Tilapia’s (ngege) biomass is not determined using echo-sounders due to their restricted distribution in shore shallow areas but their catch rates are found to have dropped significantly since 2005.

Taabu-Munyaho mentioned some of the key recommendations to ensure a great improvement in the biomass; he pointed out the need for sustained enforcement efforts to ensure continued recovery for Nile perch fish, restricted harvest of Nkejje to sustain Nile perch recover.

To recover mukene, he mentioned the need for restriction of fishing within 2km from the shore and abolishing the use of illegal fish finders, he also talked about the need to protect the breeding zones and diversify into cage fishing.

The Commissioner Fisheries Resources Management, Dr. Edward Rukunya said that to curb fishing related crimes, there has been a fisheries court set up in Kampala to deal with all criminals of illegal fishing, fish poisoning, illegal exportation of fish among others. He further mentioned the intentions to put more fisheries courts in the country especially in areas near the borders.
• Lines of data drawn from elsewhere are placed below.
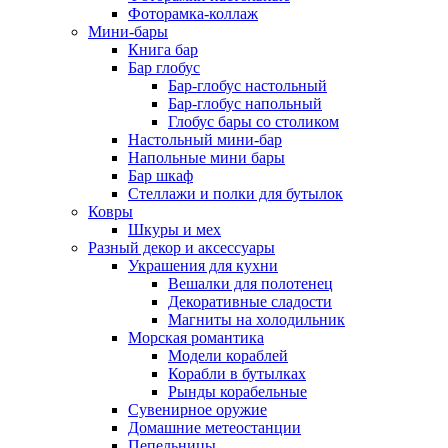
Фоторамка-коллаж
Мини-бары
Книга бар
Бар глобус
Бар-глобус настольный
Бар-глобус напольный
Глобус бары со столиком
Настольный мини-бар
Напольные мини бары
Бар шкаф
Стеллажи и полки для бутылок
Ковры
Шкуры и мех
Разный декор и аксессуары
Украшения для кухни
Вешалки для полотенец
Декоративные сладости
Магниты на холодильник
Морская романтика
Модели кораблей
Корабли в бутылках
Рынды корабельные
Сувенирное оружие
Домашние метеостанции
Пепельницы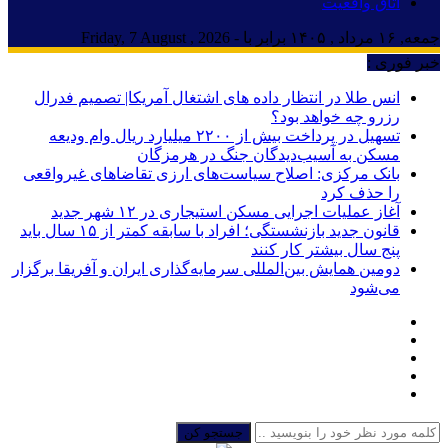
اتاق واقعیت
جمعه, ۱۶ مرداد , ۱۴۰۵ برابر با - Friday, 7 August , 2026
خبر فوری :
انس طلا در انتظار داده های اشتغال آمریکا| تصمیم فدرال
رزرو چه خواهد بود؟
تسهیل در پرداخت بیش از ۲۲۰۰ میلیارد ریال وام ودیعه
مسکن به آسیب‌دیدگان جنگ در هرمزگان
بانک مرکزی: اصلاح سیاست‌های ارزی تقاضاهای غیرواقعی
را حذف کرد
آغاز عملیات اجرایی مسکن استیجاری در ۱۲ شهر جدید
قانون جدید بازنشستگی؛ افراد با سابقه کمتر از ۱۵ سال باید
پنج سال بیشتر کار کنند
دومین همایش بین‌المللی سرمایه‌گذاری ایران و آفریقا برگزار
می‌شود
جستجو کن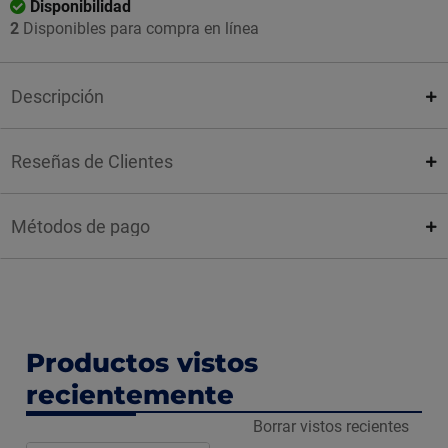
Disponibilidad
2
Disponibles para compra en línea
Descripción
Reseñas de Clientes
Métodos de pago
Productos vistos
recientemente
Borrar vistos recientes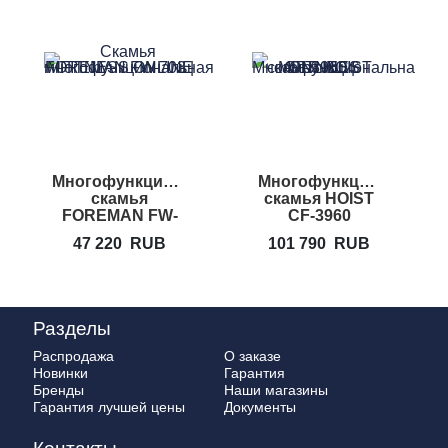
Многофункциональная
Многофункциональная
скамья
скамья HOIST
FOREMAN FW-
CF-3960
703
47 220
RUB
101 790
RUB
Разделы
Распродажа
О заказе
Новинки
Гарантия
Бренды
Наши магазины
Гарантия лучшей цены
Документы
Fishing in Uganda is ranked number two after coffee for being the largest agricultural foreign exchange earning product. With Tourism in the top position for Uganda’s Foreign Exchange earnings, fish brings in an approximate amount of USD.113m from exporting 17,000 tons annually.

According to Taabu-Munyaho, Uganda’s foreign exchange from fish was highest in 2005 where it earned USD.143M.